This isn’t meant to last,
this is for right now.
— Nine Inch Nails, Last
Spent several hours this morning importing my old old blog posts into Wordpress; the import is now complete. Early on in the life of the blog, I began generating an Atom feed directly from my hand-written XHTML; later on, I changed my markup to use the hAtom microformat, and ditched my custom transform in favour of hAtom2Atom. I used this again to run a conversion over each month’s posts, although I had to edit the oldest into hAtom form since they were using a custom class schema; just a trivial matter of assigning the correct classes. I then had to remove the doctype declaration from each page, because Saxon was failing to fetch the XHTMTL 1.1 DTD for some reason; since the DTD was completely unnecessary for this transform, I decided it would be easier to just ditch it.
Now that I had the ability to generate an Atom feed for each page, the next trick was importing this into Wordpress somehow. Wordpress supports importing an RSS 2.0 feed, so I tracked down another transform to convert the Atom to RSS 2.0: atom2rss-exslt.xsl. After hacking it slightly to run on Saxon 6 (the decode-uri function detection doesn’t work, since it checks for a later version of the Saxon processor), I had what looked like good RSS 2.0 output, which I imported.

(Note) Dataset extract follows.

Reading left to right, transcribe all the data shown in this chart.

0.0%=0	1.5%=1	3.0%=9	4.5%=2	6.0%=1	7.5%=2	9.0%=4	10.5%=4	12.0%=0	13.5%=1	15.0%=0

Unfortunately, this didn’t work out so well; the tags weren’t imported, and Wordpress inserts a <br> tag for each newline; since the output of the transform had a bunch of extraneous newlines, this meant that my posts were now littered with extraneous line breaks. I edited the transform to get rid of the newlines, but still wasn’t very happy with this.

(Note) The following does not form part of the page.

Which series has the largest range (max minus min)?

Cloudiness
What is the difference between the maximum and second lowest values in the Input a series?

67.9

So… plan B! Wordpress has an import/export format called Wordpress eXtended RSS; basically, RSS 2.0 plus a whole whack of custom Wordpress extension elements. I spent around an hour hacking the transform to generate WXR output. This was even more painful than it sounds; for example, encoded content is “supported” by stripping any CDATA section start/end markers, and then importing the content as-is. Even if there wasn’t a CDATA section. I guess they only care about reading their own output.
As a final touch, I hacked the transform a little more to insert an invisible anchor tag at the beginning of each post so that even my old permalinks will work. This was fortunately quite easy to do, since my old URL scheme was year/month, which happens to be supported by Wordpress too; I just needed the anchors so that you would get taken to the correct post.